Frequentemente usada em filmes de suspense e espionagem, onde personagens precisam decifrar mensagens secretas ou códigos para salvar o dia (ex: 'O Código Da Vinci', séries como '24 Horas').

Novelas

Pode aparecer em tramas de mistério ou romance, onde um personagem tenta decifrar os sentimentos ou as intenções de outro.

Comparações culturais

Inglês: 'decipher' (mesma origem latina e sentido literal/figurado). Espanhol: 'descifrar' (mesma origem e uso similar). Francês: 'déchiffrer' (origem similar, uso análogo). Alemão: 'entschlüsseln' (significa 'des-fechar', com sentido de desvendar).

Relevância atual

Extremamente relevante na era da informação, onde a capacidade de interpretar grandes volumes de dados, códigos digitais e linguagens complexas é crucial para o avanço científico, tecnológico e para a compreensão do mundo.
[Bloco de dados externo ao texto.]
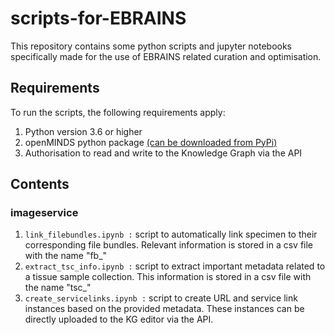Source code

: # scripts-for-EBRAINS

This repository contains some python scripts and jupyter notebooks specifically made for the use of EBRAINS related curation and optimisation.

## Requirements

To run the scripts, the following requirements apply:
1. Python version 3.6 or higher
2. openMINDS python package [(can be downloaded from PyPi)](https://pypi.org/project/openMINDS/)
3. Authorisation to read and write to the Knowledge Graph via the API

## Contents

### imageservice
1. ``link_filebundles.ipynb :`` script to automatically link specimen to their corresponding file bundles. Relevant information is stored in a csv file with the name "fb_<dataset version uuid>"
2. ``extract_tsc_info.ipynb :`` script to extract important metadata related to a tissue sample collection. This information is stored in a csv file with the name "tsc_<dataset version uuid>"
3. ``create_servicelinks.ipynb :`` script to create URL and service link instances based on the provided metadata. These instances can be directly uploaded to the KG editor via the API.
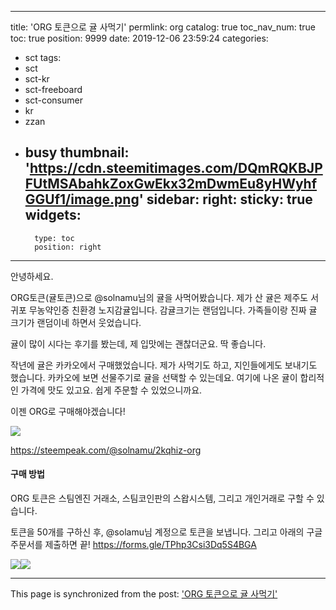 
---
title: 'ORG 토큰으로 귤 사먹기'
permlink: org
catalog: true
toc_nav_num: true
toc: true
position: 9999
date: 2019-12-06 23:59:24
categories:
- sct
tags:
- sct
- sct-kr
- sct-freeboard
- sct-consumer
- kr
- zzan
- busy
thumbnail: 'https://cdn.steemitimages.com/DQmRQKBJPFUtMSAbahkZoxGwEkx32mDwmEu8yHWyhfGGUf1/image.png'
sidebar:
    right:
        sticky: true
widgets:
    -
        type: toc
        position: right
---


안녕하세요. 

ORG토큰(귤토큰)으로 @solnamu님의 귤을 사먹어봤습니다. 
제가 산 귤은 제주도 서귀포 무농약인증 친환경 노지감귤입니다. 감귤크기는 랜덤입니다. 가족들이랑 진짜 귤 크기가 랜덤이네 하면서 웃었습니다. 

귤이 많이 시다는 후기를 봤는데, 제 입맛에는 괜찮더군요. 딱 좋습니다. 


작년에 귤은 카카오에서 구매했었습니다. 제가 사먹기도 하고, 지인들에게도 보내기도 했습니다. 카카오에 보면 선물주기로 귤을 선택할 수 있는데요. 여기에 나온 귤이 합리적인 가격에 맛도 있고요. 쉽게 주문할 수 있었으니까요. 

이젠 ORG로 구매해야겠습니다!


![](https://cdn.steemitimages.com/DQmRQKBJPFUtMSAbahkZoxGwEkx32mDwmEu8yHWyhfGGUf1/image.png)




https://steempeak.com/@solnamu/2kqhiz-org


#### 구매 방법

ORG 토큰은 스팀엔진 거래소, 스팀코인판의 스왑시스템, 그리고 개인거래로 구할 수 있습니다. 

토큰을 50개를 구하신 후, @solamu님 계정으로 토큰을 보냅니다. 그리고 아래의 구글 주문서를 제출하면 끝!
https://forms.gle/TPhp3Csi3Dq5S4BGA


![](https://steemitimages.com/300x0/https://cdn.steemitimages.com/DQmUu3betrKHzZ4DSzmvtyCB7DnmrRFgSbLgRgbgs1fRuPm/image.png)![](https://steemitimages.com/300x0/https://cdn.steemitimages.com/DQmf9c17tGvX326GaMikGkfsx7z4gv6AAyda3qL12iGCKx1/image.png)

- - -

This page is synchronized from the post: ['ORG 토큰으로 귤 사먹기'](https://steemit.com/@jacobyu/org)
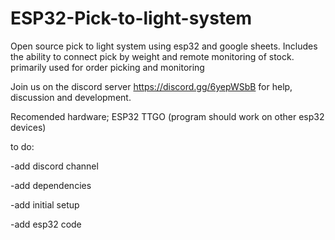 # ESP32-Pick-to-light-system
Open source pick to light system using esp32 and google sheets. Includes the ability to connect pick by weight and remote monitoring of stock. primarily used for order picking and monitoring

Join us on the discord server https://discord.gg/6yepWSbB for help, discussion and development. 

Recomended hardware; ESP32 TTGO (program should work on other esp32 devices)

to do:

-add discord channel

-add dependencies

-add initial setup

-add esp32 code
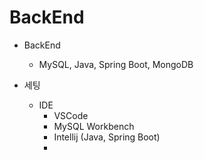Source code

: # BackEnd
- BackEnd
    - MySQL, Java, Spring Boot, MongoDB

- 세팅
    - IDE
        - VSCode
        - MySQL Workbench
        - Intellij (Java, Spring Boot)
        - 
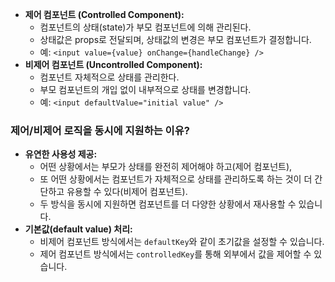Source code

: - **제어 컴포넌트 (Controlled Component):**
    - 컴포넌트의 상태(state)가 부모 컴포넌트에 의해 관리된다.
    - 상태값은 props로 전달되며, 상태값의 변경은 부모 컴포넌트가 결정합니다.
    - 예: `<input value={value} onChange={handleChange} />`
- **비제어 컴포넌트 (Uncontrolled Component):**
    - 컴포넌트 자체적으로 상태를 관리한다.
    - 부모 컴포넌트의 개입 없이 내부적으로 상태를 변경합니다.
    - 예: `<input defaultValue="initial value" />`

### 제어/비제어 로직을 동시에 지원하는 이유?

- **유연한 사용성 제공:**
    - 어떤 상황에서는 부모가 상태를 완전히 제어해야 하고(제어 컴포넌트),
    - 또 어떤 상황에서는 컴포넌트가 자체적으로 상태를 관리하도록 하는 것이 더 간단하고 유용할 수 있다(비제어 컴포넌트).
    - 두 방식을 동시에 지원하면 컴포넌트를 더 다양한 상황에서 재사용할 수 있습니다.
- **기본값(default value) 처리:**
    - 비제어 컴포넌트 방식에서는 `defaultKey`와 같이 초기값을 설정할 수 있습니다.
    - 제어 컴포넌트 방식에서는 `controlledKey`를 통해 외부에서 값을 제어할 수 있습니다.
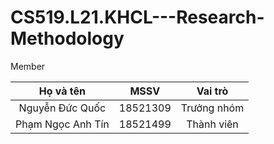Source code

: # CS519.L21.KHCL---Research-Methodology
 Member
 
 |       **Họ và tên**      |       **MSSV**       |  **Vai trò**  |
  |     :------------:       |    :-------------:   |   :-----:     |
  |     Nguyễn Đức Quốc    |      18521309       |   Trưởng nhóm |
  |     Phạm Ngọc Anh Tín        |      18521499        |   Thành viên  |
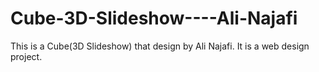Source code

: # Cube-3D-Slideshow----Ali-Najafi
This is a Cube(3D Slideshow) that design by Ali Najafi. It is a web design project.
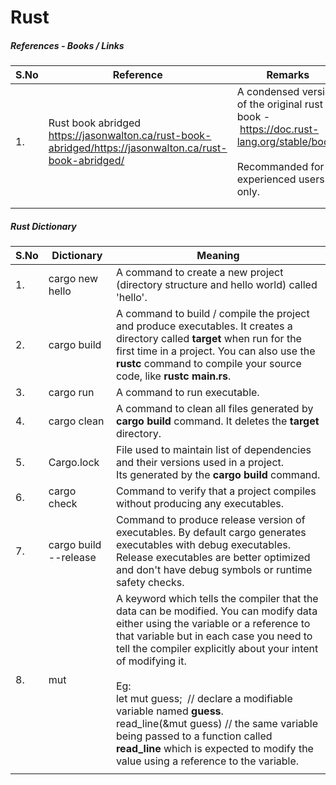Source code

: # Rust

##### References - Books / Links

| S.No | Reference                                                                                                    | Remarks                                                                                                                                 |
| ---- | ------------------------------------------------------------------------------------------------------------ | --------------------------------------------------------------------------------------------------------------------------------------- |
| 1.   | Rust book abridged <br/>https://jasonwalton.ca/rust-book-abridged/https://jasonwalton.ca/rust-book-abridged/ | A condensed version of the original rust book - https://doc.rust-lang.org/stable/book/<br/><br/>Recommanded for experienced users only. |
|      |                                                                                                              |                                                                                                                                         |
|      |                                                                                                              |                                                                                                                                         |

##### Rust Dictionary

| S.No | Dictionary            | Meaning                                                                                                                                                                                                                                                                                                                                                                                                                                                                                                 |
| ---- | --------------------- | ------------------------------------------------------------------------------------------------------------------------------------------------------------------------------------------------------------------------------------------------------------------------------------------------------------------------------------------------------------------------------------------------------------------------------------------------------------------------------------------------------- |
| 1.   | cargo new hello       | A command to create a new project (directory structure and hello world) called 'hello'.                                                                                                                                                                                                                                                                                                                                                                                                                 |
| 2.   | cargo build           | A command to build / compile the project and produce executables. It creates a directory called **target** when run for the first time in a project. You can also use the **rustc** command to compile your source code, like **rustc main.rs**.                                                                                                                                                                                                                                                        |
| 3.   | cargo run             | A command to run executable.                                                                                                                                                                                                                                                                                                                                                                                                                                                                            |
| 4.   | cargo clean           | A command to clean all files generated by **cargo build** command. It deletes the **target** directory.                                                                                                                                                                                                                                                                                                                                                                                                 |
| 5.   | Cargo.lock            | File used to maintain list of dependencies and their versions used in a project.<br/>Its generated by the **cargo build** command.                                                                                                                                                                                                                                                                                                                                                                      |
| 6.   | cargo check           | Command to verify that a project compiles without producing any executables.                                                                                                                                                                                                                                                                                                                                                                                                                            |
| 7.   | cargo build --release | Command to produce release version of executables. By default cargo generates executables with debug executables. Release executables are better optimized and don't have debug symbols or runtime safety checks.                                                                                                                                                                                                                                                                                       |
| 8.   | mut                   | A keyword which tells the compiler that the data can be modified. You can modify data either using the variable or a reference to that variable but in each case you need to tell the compiler explicitly about your intent of modifying it.<br/><br/>Eg:<br/>let mut guess;  // declare a modifiable variable named **guess**.<br/>read_line(&mut guess) // the same variable being passed to a function called **read_line** which is expected to modify the value using a reference to the variable. |
|      |                       |                                                                                                                                                                                                                                                                                                                                                                                                                                                                                                         |
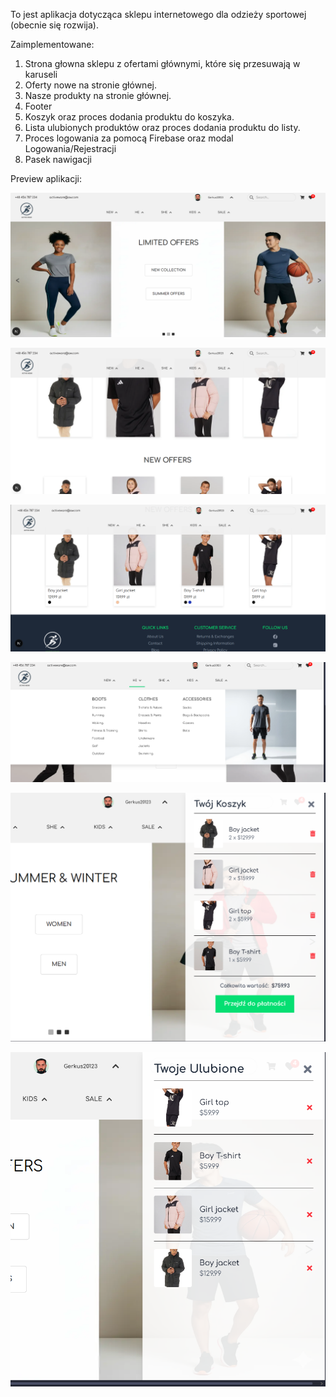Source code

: To jest aplikacja dotycząca sklepu internetowego dla odzieży sportowej (obecnie się rozwija).

Zaimplementowane:

1. Strona głowna sklepu z ofertami głównymi, które się przesuwają w karuseli
2. Oferty nowe na stronie głównej.
3. Nasze produkty na stronie głównej.
4. Footer
5. Koszyk oraz proces dodania produktu do koszyka.
6. Lista ulubionych produktów oraz proces dodania produktu do listy.
7. Proces logowania za pomocą Firebase oraz modal Logowania/Rejestracji
8. Pasek nawigacji

Preview aplikacji:

![Zrzut ekranu aplikacji_1](1.png)

![Zrzut ekranu aplikacji_1](2.png)

![Zrzut ekranu aplikacji_1](3.png)

![Zrzut ekranu aplikacji_1](4.png)

![Zrzut ekranu aplikacji_1](5.png)

![Zrzut ekranu aplikacji_1](6.png)
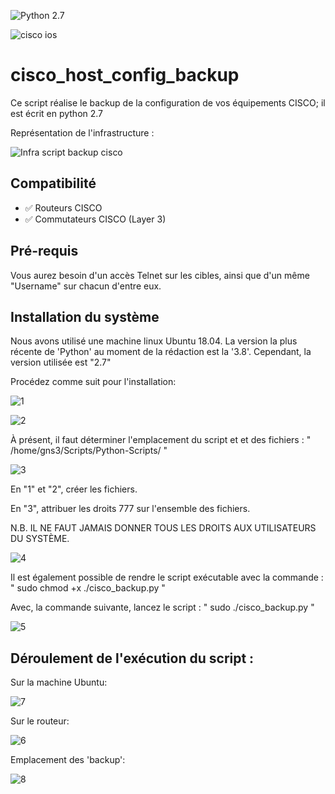 ![Python 2.7](https://img.shields.io/badge/python-2.7%2B-green)

![cisco ios](https://img.shields.io/badge/cisco-ios-yellow)

# cisco_host_config_backup
Ce script réalise le backup de la configuration de vos équipements CISCO; il est écrit en python 2.7

Représentation de l'infrastructure :

![Infra script backup cisco](https://user-images.githubusercontent.com/46109209/134438643-949ba2ee-628b-4adf-b86b-7f6d5bd26573.png)


## Compatibilité
 - :white_check_mark: Routeurs CISCO
 - :white_check_mark: Commutateurs CISCO (Layer 3)


## Pré-requis
Vous aurez besoin d'un accès Telnet sur les cibles, ainsi que d'un même "Username" sur chacun d'entre eux.

## Installation du système

Nous avons utilisé une machine linux Ubuntu 18.04. 
La version la plus récente de 'Python' au moment de la rédaction est la '3.8'.
Cependant, la version utilisée est "2.7"

Procédez comme suit pour l'installation:

![1](https://user-images.githubusercontent.com/46109209/134434702-354572fd-8239-4ff1-ab76-139ce1db18b9.png)

![2](https://user-images.githubusercontent.com/46109209/134434712-5545b39e-0073-490b-b021-dd3a80c3f963.png)


À présent, il faut déterminer l'emplacement du script et et des fichiers :
" /home/gns3/Scripts/Python-Scripts/ "

![3](https://user-images.githubusercontent.com/46109209/134435282-d4ee782a-5c9b-44bb-87f6-f8a4fbf1bcab.png)

En "1" et "2", créer les fichiers.

En "3", attribuer les droits 777 sur l'ensemble des fichiers. 

N.B. IL NE FAUT JAMAIS DONNER TOUS LES DROITS AUX UTILISATEURS DU SYSTÈME.

![4](https://user-images.githubusercontent.com/46109209/134436281-c71adb0e-f0f5-4a22-8e4c-e718dd15a89d.png)
 
Il est également possible de rendre le script exécutable avec la commande : " sudo chmod +x ./cisco_backup.py "

Avec, la commande suivante, lancez le script : " sudo ./cisco_backup.py "

![5](https://user-images.githubusercontent.com/46109209/134436693-836f6daf-782e-4f76-8fa8-9d83bba1b0bd.png)


## Déroulement de l'exécution du script :

Sur la machine Ubuntu:

![7](https://user-images.githubusercontent.com/46109209/134437064-78a0234e-98f2-40b4-a943-eacf932ef5be.png)

Sur le routeur:

![6](https://user-images.githubusercontent.com/46109209/134437621-b79b86ed-aa1e-4b97-a1b1-e4102d4a35db.png)

Emplacement des 'backup':

![8](https://user-images.githubusercontent.com/46109209/134438072-b11af136-e946-4bed-9618-ad429c5c2e2d.png)


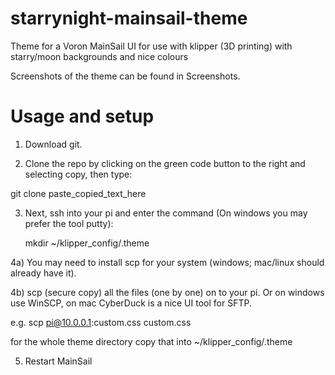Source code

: # starrynight-mainsail-theme
Theme for a Voron MainSail UI for use with klipper (3D printing) with starry/moon backgrounds and nice colours

Screenshots of the theme can be found in Screenshots.

# Usage and setup
1) Download git.

2) Clone the repo by clicking on the green code button to the right and selecting copy, then type:

git clone paste_copied_text_here

3) Next, ssh into your pi and enter the command (On windows you may prefer the tool putty):

   mkdir ~/klipper_config/.theme

4a) You may need to install scp for your system (windows; mac/linux should already have it).

4b) scp (secure copy) all the files (one by one) on to your pi.  Or on windows use WinSCP, on mac CyberDuck is a nice UI tool for SFTP.

e.g. scp pi@10.0.0.1:custom.css custom.css

for the whole theme directory copy that into ~/klipper_config/.theme

5) Restart MainSail
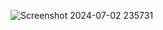![Screenshot 2024-07-02 235731](https://github.com/kh4liddx/Hidden-Malware-Builder-V5/assets/119008410/8f14a358-397d-43e2-8792-3a555b262460)
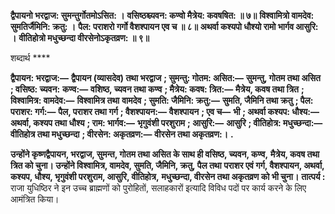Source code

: **द्वैपायनो भरद्वाज: सुमन्तुर्गोतमोऽसित: ।** **वसिष्ठश्च्यवन: कण्वो मैत्रेय: कवषषित: ॥ ७॥** **विश्वामित्रो वामदेव: सुमतिर्जैमिनि: क्रतु: ।** **पैल: पराशरो गर्गो वैशश्पायन एव च ॥ ८॥** **अथर्वा कश्यपो धौश्यो रामो भार्गव आसुरि: ।** **वीतिहोत्रो मधुच्छन्दा वीरसेनोऽकृतव्रण: ॥ ९॥** 

शब्दार्थ **** 

**द्वैपायन: भरद्वाज:—** **द्वैपायन (व्यासदेव) तथा भरद्वाज** **; सुमन्तु: गोतम: असित:—** **सुमन्तु, गोतम तथा असित** **; वसिष्ठ: च्यवन:** **कण्व:—** **वशिष्ठ, च्यवन तथा कण्व** **; मैत्रेय: कवष: त्रित:—** **मैत्रेय, कवष तथा त्रित** **; विश्वामित्र: वामदेव:—** **विश्वामित्र तथा** **वामदेव** **; सुमति: जैमिनि: क्रतु:—** **सुमति, जैमिनि तथा क्रतु** **; पैल: पराशर: गर्ग:—** **पैल, पराशर तथा गर्ग** **; वैशश्पायन:—** **वैशश्पायन** **; एव च—** **भी** **; अथर्वा कश्यप: धौश्य:—** **अथर्वा, कश्यप तथा धौश्य** **; राम: भार्गव:—** **भृगुवंशी परशुराम** **; आसुरि:—** **आसुरि** **; वीतिहोत्र: मधुच्छन्दा:—** **वीतिहोत्र तथा मधुच्छन्दा** **; वीरसेन: अकृतव्रण:—** **वीरसेन तथा अकृतव्रण:।** **.** 

**उन्होंने कृष्णद्वैपायन, भरद्वाज, सुमन्त, गोतम तथा असित के साथ ही वसिष्ठ, च्यवन, कण्व,** **मैत्रेय, कवष तथा त्रित को चुना। उन्होंने विश्वामित्र, वामदेव, सुमति, जैमिनि, क्रतु, पैल तथा** **पराशर एवं गर्ग, वैशश्पायन, अथर्वा, कश्यप, धौश्य, भृगुवंशी परशुराम, आसुरि, वीतिहोत्र,** **मधुच्छन्दा, वीरसेन तथा अकृतव्रण को भी चुना।** **तात्पर्य :** राजा युधिष्ठिर ने इन उच्च ब्राह्मणों को पुरोहितों, सलाहकारों इत्यादि विविध पदों पर कार्य करने के लिए आमंत्रित किया।  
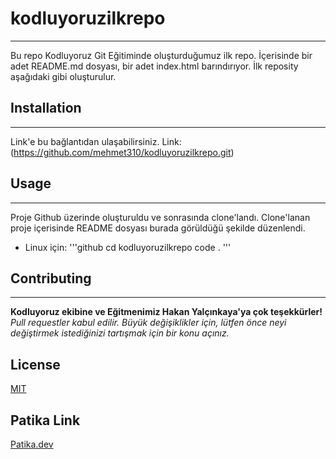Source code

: # kodluyoruzilkrepo
---------------------------------------------------------------------------------------------------------
Bu repo Kodluyoruz Git Eğitiminde oluşturduğumuz ilk repo. İçerisinde bir adet README.md dosyası, bir adet index.html barındırıyor. İlk reposity aşağıdaki gibi oluşturulur.


## Installation
---------------------------------------------------------------------------------------------------------
Link'e bu bağlantıdan ulaşabilirsiniz. Link:(https://github.com/mehmet310/kodluyoruzilkrepo.git)

## Usage
----------------------------------------------------------------------------------------------------------
Proje Github üzerinde oluşturuldu ve sonrasında clone'landı. Clone'lanan proje içerisinde README dosyası burada görüldüğü şekilde düzenlendi.

* Linux için:
'''github
cd kodluyoruzilkrepo
code .
'''

## Contributing
-----------------------------------------------------------------------------------------------------------
**Kodluyoruz ekibine ve Eğitmenimiz Hakan Yalçınkaya'ya çok teşekkürler!**
*Pull requestler kabul edilir. Büyük değişiklikler için, lütfen önce neyi değiştirmek istediğinizi tartışmak için bir konu açınız.*

## License
[MIT](https://choosealicense.com/licenses/mit/)

## Patika Link
[Patika.dev](https://app.patika.dev/mehmetarikannn)


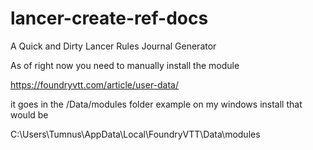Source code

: # lancer-create-ref-docs
A Quick and Dirty Lancer Rules Journal Generator

As of right now you need to manually install the module

https://foundryvtt.com/article/user-data/

it goes in the /Data/modules folder example on my windows install that would be 

C:\Users\Tumnus\AppData\Local\FoundryVTT\Data\modules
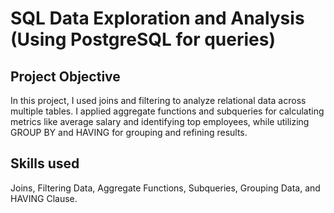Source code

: # SQL Data Exploration and Analysis (Using PostgreSQL for queries)

 ## Project Objective

In this project, I used joins and filtering to analyze relational data across multiple tables. I applied aggregate functions and subqueries for calculating metrics like average salary and identifying top employees, while utilizing GROUP BY and HAVING for grouping and refining results.

## Skills used

Joins, Filtering Data, Aggregate Functions, Subqueries, Grouping Data, and HAVING Clause.

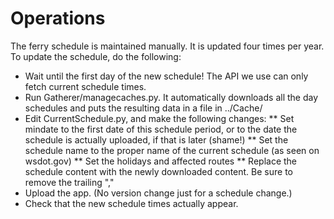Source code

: 
Operations
==========

The ferry schedule is maintained manually.  It is updated four times per year.
To update the schedule, do the following:

* Wait until the first day of the new schedule!  The API we use can only fetch current schedule times.
* Run Gatherer/managecaches.py.  It automatically downloads all the day schedules and puts the resulting data in a file in ../Cache/
* Edit CurrentSchedule.py, and make the following changes:
**  Set mindate to the first date of this schedule period, or to the date the schedule is actually uploaded, if that is later (shame!)
**  Set the schedule name to the proper name of the current schedule (as seen on wsdot.gov)
**  Set the holidays and affected routes
**  Replace the schedule content with the newly downloaded content.  Be sure to remove the trailing ","
* Upload the app.   (No version change just for a schedule change.)
* Check that the new schedule times actually appear.
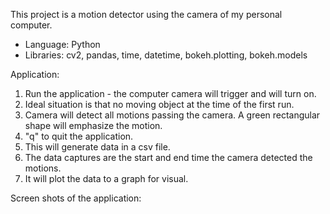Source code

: This project is a motion detector using the camera of my personal computer.

- Language: Python
- Libraries: cv2, pandas, time, datetime, bokeh.plotting, bokeh.models

Application:

1. Run the application - the computer camera will trigger and will turn on.
2. Ideal situation is that no moving object at the time of the first run.
3. Camera will detect all motions passing the camera. A green rectangular shape will emphasize the motion.
4. "q" to quit the application.
5. This will generate data in a csv file.
6. The data captures are the start and end time the camera detected the motions.
7. It will plot the data to a graph for visual.

Screen shots of the application:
Origem Latina e Primeiros Usos

Século XIII - Deriva do latim 'deciphere', que por sua vez vem do grego 'dēkryptos' (oculto) e 'gráphein' (escrever). Inicialmente, referia-se à ação de desvendar algo escrito em código ou de forma obscura.

Entrada e Consolidação no Português

Séculos XIV-XVI - A palavra 'decifrar' se estabelece no vocabulário português, mantendo seu sentido original de interpretar textos enigmáticos, códigos ou escritas desconhecidas. Seu uso era comum em contextos de erudição, espionagem e estudos linguísticos.

Expansão de Sentido e Uso Moderno

Séculos XVII-XIX - O sentido de 'decifrar' se expande para abranger a interpretação de enigmas, mistérios e até mesmo de comportamentos ou intenções humanas. Começa a ser usada em sentido figurado para entender o 'código' da natureza ou da mente.

Uso Contemporâneo e Digital

Séculos XX-XXI - 'Decifrar' mantém seu sentido literal, mas ganha forte conotação figurada em diversas áreas: desde a ciência (decifrar o genoma) até o cotidiano (decifrar um olhar). Na era digital, é usada para entender algoritmos, dados complexos e até mesmo a linguagem da internet.

decifrar

Do latim 'deciprare', que significa 'desvendar um segredo'.